++++ Data listing ++++

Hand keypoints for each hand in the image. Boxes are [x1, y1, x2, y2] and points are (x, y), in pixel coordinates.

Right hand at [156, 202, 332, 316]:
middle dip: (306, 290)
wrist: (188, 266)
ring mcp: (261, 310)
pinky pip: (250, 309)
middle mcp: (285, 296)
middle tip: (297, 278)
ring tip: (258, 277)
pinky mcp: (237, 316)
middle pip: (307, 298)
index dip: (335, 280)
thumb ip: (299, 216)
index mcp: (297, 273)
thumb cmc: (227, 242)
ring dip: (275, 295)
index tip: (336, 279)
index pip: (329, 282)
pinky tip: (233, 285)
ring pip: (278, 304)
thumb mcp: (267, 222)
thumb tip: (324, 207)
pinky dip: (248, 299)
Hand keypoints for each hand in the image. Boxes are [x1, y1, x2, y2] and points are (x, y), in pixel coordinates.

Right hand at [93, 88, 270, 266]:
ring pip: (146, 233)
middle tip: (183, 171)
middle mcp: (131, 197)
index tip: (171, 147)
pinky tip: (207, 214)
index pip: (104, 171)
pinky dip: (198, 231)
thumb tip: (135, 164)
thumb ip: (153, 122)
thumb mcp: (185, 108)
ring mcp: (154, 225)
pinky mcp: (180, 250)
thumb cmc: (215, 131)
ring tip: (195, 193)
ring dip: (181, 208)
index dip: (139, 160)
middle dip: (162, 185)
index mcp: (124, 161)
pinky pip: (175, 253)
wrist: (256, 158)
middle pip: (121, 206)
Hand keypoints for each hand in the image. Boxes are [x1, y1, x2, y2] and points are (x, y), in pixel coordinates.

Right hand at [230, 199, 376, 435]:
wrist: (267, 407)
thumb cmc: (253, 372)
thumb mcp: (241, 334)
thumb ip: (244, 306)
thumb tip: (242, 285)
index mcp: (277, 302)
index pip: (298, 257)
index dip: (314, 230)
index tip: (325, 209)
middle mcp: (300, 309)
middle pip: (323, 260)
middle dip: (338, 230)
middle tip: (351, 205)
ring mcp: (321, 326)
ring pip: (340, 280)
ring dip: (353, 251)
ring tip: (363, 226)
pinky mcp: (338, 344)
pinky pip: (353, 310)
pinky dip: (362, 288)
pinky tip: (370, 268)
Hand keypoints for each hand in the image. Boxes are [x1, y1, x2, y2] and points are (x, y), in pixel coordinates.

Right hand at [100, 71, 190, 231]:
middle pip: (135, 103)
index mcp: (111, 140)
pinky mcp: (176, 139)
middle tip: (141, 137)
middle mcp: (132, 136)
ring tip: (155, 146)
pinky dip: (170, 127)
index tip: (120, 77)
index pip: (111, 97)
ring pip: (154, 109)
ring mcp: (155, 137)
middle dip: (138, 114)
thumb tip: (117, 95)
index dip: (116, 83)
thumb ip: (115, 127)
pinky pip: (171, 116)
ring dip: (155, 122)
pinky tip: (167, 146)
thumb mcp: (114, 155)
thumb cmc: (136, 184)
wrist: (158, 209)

++++
++++ Data listing ++++

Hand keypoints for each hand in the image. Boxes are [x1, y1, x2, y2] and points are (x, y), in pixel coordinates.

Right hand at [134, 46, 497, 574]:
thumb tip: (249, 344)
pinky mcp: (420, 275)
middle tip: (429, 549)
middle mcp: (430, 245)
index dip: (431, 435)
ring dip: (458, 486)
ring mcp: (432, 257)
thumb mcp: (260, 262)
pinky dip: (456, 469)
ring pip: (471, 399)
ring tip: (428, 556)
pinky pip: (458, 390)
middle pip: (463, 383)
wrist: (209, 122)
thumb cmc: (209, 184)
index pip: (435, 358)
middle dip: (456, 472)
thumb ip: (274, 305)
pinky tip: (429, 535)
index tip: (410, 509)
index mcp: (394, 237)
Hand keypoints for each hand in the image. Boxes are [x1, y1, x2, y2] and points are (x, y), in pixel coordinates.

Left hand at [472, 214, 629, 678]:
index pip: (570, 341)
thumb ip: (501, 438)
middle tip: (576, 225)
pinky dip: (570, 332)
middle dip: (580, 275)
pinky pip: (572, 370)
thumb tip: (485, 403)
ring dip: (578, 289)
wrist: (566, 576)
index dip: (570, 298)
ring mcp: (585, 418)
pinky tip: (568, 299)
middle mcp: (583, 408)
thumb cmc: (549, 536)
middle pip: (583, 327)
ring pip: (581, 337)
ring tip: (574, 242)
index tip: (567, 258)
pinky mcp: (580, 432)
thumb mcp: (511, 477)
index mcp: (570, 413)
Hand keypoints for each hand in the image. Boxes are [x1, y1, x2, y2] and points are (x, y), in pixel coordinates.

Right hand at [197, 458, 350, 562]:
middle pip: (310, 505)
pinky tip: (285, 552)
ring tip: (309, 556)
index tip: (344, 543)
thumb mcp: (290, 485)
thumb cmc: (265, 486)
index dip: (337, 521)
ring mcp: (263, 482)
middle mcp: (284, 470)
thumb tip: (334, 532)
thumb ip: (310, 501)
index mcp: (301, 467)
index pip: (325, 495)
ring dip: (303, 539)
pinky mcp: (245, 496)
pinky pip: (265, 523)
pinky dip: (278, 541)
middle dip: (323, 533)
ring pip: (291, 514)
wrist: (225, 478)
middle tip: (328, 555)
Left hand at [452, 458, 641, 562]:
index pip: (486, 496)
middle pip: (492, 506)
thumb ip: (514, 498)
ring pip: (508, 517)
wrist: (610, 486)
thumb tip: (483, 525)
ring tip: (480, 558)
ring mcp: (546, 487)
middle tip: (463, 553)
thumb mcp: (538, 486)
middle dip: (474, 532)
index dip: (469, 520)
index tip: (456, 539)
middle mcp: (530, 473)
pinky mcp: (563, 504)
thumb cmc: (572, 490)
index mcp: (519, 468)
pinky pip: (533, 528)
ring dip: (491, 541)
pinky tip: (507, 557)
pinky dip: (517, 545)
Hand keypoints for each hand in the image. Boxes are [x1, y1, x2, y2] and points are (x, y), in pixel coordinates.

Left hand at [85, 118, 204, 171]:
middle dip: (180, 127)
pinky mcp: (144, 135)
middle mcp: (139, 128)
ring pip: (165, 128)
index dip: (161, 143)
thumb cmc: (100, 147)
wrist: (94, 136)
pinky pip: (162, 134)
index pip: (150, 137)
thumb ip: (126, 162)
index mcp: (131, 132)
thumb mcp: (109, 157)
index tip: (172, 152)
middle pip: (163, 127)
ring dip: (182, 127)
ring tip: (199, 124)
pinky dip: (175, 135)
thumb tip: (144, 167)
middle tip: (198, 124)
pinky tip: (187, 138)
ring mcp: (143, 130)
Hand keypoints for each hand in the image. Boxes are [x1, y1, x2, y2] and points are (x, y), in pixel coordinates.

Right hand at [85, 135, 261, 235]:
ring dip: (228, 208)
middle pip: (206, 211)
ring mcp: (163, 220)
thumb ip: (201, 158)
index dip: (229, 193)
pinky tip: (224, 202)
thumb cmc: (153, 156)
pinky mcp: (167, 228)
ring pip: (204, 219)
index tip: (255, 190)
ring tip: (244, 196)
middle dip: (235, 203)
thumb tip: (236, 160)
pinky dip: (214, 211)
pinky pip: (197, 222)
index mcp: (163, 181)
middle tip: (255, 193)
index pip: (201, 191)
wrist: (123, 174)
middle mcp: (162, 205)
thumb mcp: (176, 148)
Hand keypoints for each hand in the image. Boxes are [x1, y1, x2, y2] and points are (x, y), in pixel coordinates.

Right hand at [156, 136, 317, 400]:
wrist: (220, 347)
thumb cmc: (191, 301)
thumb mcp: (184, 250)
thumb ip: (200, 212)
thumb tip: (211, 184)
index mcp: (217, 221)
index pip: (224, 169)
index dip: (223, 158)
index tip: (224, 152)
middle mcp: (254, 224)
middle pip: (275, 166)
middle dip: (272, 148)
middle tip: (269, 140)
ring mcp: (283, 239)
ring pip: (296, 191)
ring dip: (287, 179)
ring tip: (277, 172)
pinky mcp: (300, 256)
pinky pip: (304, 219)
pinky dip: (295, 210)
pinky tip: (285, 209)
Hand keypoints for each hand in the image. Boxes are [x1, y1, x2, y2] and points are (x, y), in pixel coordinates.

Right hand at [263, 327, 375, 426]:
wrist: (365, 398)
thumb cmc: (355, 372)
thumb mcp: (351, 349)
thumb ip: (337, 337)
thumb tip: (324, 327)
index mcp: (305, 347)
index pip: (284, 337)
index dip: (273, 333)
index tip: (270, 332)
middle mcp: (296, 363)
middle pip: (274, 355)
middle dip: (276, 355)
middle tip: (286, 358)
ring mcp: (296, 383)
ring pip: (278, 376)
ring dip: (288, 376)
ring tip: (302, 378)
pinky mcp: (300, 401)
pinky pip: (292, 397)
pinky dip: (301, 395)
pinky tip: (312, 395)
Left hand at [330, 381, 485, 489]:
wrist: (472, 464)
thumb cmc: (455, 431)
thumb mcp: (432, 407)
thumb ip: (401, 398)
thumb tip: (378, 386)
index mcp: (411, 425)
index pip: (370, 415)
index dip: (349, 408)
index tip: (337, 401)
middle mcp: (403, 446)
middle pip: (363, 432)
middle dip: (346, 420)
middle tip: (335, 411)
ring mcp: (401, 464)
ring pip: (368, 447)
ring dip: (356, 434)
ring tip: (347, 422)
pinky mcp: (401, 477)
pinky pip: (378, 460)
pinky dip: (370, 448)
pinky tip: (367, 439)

++++
++++ Data listing ++++

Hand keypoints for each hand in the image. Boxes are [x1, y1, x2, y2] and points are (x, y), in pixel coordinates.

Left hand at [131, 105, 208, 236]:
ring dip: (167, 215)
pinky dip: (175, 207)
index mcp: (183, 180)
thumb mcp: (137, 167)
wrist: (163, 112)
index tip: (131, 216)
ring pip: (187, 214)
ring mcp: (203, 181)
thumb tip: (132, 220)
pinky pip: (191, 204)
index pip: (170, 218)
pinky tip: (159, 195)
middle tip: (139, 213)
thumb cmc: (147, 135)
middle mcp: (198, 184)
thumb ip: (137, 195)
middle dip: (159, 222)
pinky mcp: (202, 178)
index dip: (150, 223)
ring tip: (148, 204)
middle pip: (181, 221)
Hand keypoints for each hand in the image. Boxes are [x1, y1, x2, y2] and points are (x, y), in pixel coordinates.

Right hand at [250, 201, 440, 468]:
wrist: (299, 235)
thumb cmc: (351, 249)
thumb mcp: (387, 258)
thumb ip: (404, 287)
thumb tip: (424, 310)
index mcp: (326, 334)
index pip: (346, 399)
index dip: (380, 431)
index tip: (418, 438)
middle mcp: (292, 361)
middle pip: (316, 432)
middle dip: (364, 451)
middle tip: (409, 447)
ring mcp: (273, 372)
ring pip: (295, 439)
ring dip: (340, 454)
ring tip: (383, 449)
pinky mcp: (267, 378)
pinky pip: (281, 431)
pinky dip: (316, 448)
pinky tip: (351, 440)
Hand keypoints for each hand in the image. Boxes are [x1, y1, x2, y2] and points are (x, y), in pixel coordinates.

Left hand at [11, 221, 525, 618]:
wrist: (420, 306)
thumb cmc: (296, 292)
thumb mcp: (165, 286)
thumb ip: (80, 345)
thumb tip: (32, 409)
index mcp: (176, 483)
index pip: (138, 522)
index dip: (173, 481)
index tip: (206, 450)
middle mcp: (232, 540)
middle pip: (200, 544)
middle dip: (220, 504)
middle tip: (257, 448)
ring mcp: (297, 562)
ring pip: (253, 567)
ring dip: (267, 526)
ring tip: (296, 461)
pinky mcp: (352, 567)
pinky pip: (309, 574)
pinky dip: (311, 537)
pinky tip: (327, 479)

++++

» Problem statement: Reproduce exactly the lines above from the line with "ring pip: (581, 337)" to the line with "middle tip: (198, 124)", including both, and add nothing.

» Task result:
ring pip: (581, 337)
ring tip: (574, 242)
index tip: (567, 258)
pinky mcp: (580, 432)
thumb mcp: (511, 477)
index mcp: (570, 413)
Hand keypoints for each hand in the image. Boxes are [x1, y1, x2, y2] and points are (x, y), in pixel coordinates.

Right hand at [197, 458, 350, 562]:
middle pip: (310, 505)
pinky tip: (285, 552)
ring tip: (309, 556)
index tip: (344, 543)
thumb mcp: (290, 485)
thumb cmc: (265, 486)
index dip: (337, 521)
ring mcp: (263, 482)
middle mcp: (284, 470)
thumb tip: (334, 532)
thumb ip: (310, 501)
index mcp: (301, 467)
index pip: (325, 495)
ring dip: (303, 539)
pinky mcp: (245, 496)
pinky pip: (265, 523)
pinky dip: (278, 541)
middle dip: (323, 533)
ring pip: (291, 514)
wrist: (225, 478)
middle tip: (328, 555)
Left hand at [452, 458, 641, 562]:
index pip: (486, 496)
middle pip: (492, 506)
thumb ip: (514, 498)
ring pip: (508, 517)
wrist: (610, 486)
thumb tip: (483, 525)
ring tip: (480, 558)
ring mcp: (546, 487)
middle tip: (463, 553)
thumb mcp: (538, 486)
middle dip: (474, 532)
index dip: (469, 520)
index tip: (456, 539)
middle mcp: (530, 473)
pinky mcp: (563, 504)
thumb cmc: (572, 490)
index mcp: (519, 468)
pinky pip: (533, 528)
ring dip: (491, 541)
pinky tip: (507, 557)
pinky dip: (517, 545)
Hand keypoints for each hand in the image. Boxes are [x1, y1, x2, y2] and points are (x, y), in pixel coordinates.

Left hand at [85, 118, 204, 171]:
middle dip: (180, 127)
pinky mcp: (144, 135)
middle mcp: (139, 128)
ring pip: (165, 128)
index dip: (161, 143)
thumb cmc: (100, 147)
wrist: (94, 136)
pinky pip: (162, 134)
index pip: (150, 137)
thumb ip: (126, 162)
index mcp: (131, 132)
thumb mcp: (109, 157)
index tip: (172, 152)
middle pip: (163, 127)
ring dip: (182, 127)
ring tip: (199, 124)
pinky dip: (175, 135)
thumb tip: (144, 167)
middle tip: (198, 124)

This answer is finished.